In some of the Ark collages, this indigenous-culture porn is mixed with pornographic images of dark-skinned women. A naked arm and thighs frame/embrace an anthropological-looking image of a beautiful woman in a colorful wrap sitting on a fence and surrounded by vegetation — both women are objectified, but the western eye might not detect it in the National Geographic-esque image alone. In other postcard collages, women become animal-women, artifact-women or machine-women. In the darkened quiet, you become more aware that each dismantled representation is its own fiction. 

In the more medium-scale 2001 series The Histology of the Different Tumors of the Uterus, Mutu uses asphalt/charcoal, glitter, collage and ink to reclaim historical medical illustrations of women’s reproductive organs — faces emerge from faceless pathology.

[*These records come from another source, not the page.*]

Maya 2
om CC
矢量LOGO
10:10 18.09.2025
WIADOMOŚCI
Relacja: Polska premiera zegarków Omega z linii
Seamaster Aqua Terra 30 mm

There’s more drawing here, revealing Mutu’s virtuosity with pen, ink and brush — which can also be observed around the corner in 2001’s Pinup series, which uses similar techniques on images looking at women’s bodies with a pornographic rather than medical gaze. 

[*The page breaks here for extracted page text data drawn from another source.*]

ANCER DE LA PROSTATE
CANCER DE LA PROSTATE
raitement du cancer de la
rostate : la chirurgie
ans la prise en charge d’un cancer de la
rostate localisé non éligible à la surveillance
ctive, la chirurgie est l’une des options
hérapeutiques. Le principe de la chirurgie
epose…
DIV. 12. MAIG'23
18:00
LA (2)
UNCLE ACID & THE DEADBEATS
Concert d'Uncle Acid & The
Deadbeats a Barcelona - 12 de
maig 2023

The exploration of identity and surface continues in the video component of the show. One video, Cleaning Earth, is projected directly onto felt — the fabric’s nubbly surface distorts the image, rendering it painterly and mysterious. Mutu’s projected figure, scrubbing at the surface of the gallery wall, stands as a testament to her efforts in changing the way women are depicted. 

The collages mentioned so far are at least a decade old. Having seen some of Mutu’s most recent collage work at the art fairs in New York this past weekend — fantastic and symbolic, utilizing even more sculptural materials like hair extensions, feathers and jewelry — the closest thing in this show to what the artist is doing currently is 2010’s Three Huggers (above). A female figure clings to a tree, her face a mélange of images: twine and trumpet form a cheek, machinery is revealed in her head, legs make a nose and a fall of hair morphs into a threatening snake. 

You want to see women turning things on their heads? You want to see a show about femininity that does not include a wall of cat paintings? You want an identity show that does not pigeonhole itself? See this. 

(alison.dell@citypaper.net)

Through March 30, Leonard Pearlstein Gallery, URBN Center Annex, Drexel University, 3401 Filbert St., 215-895-2548, drexel.edu.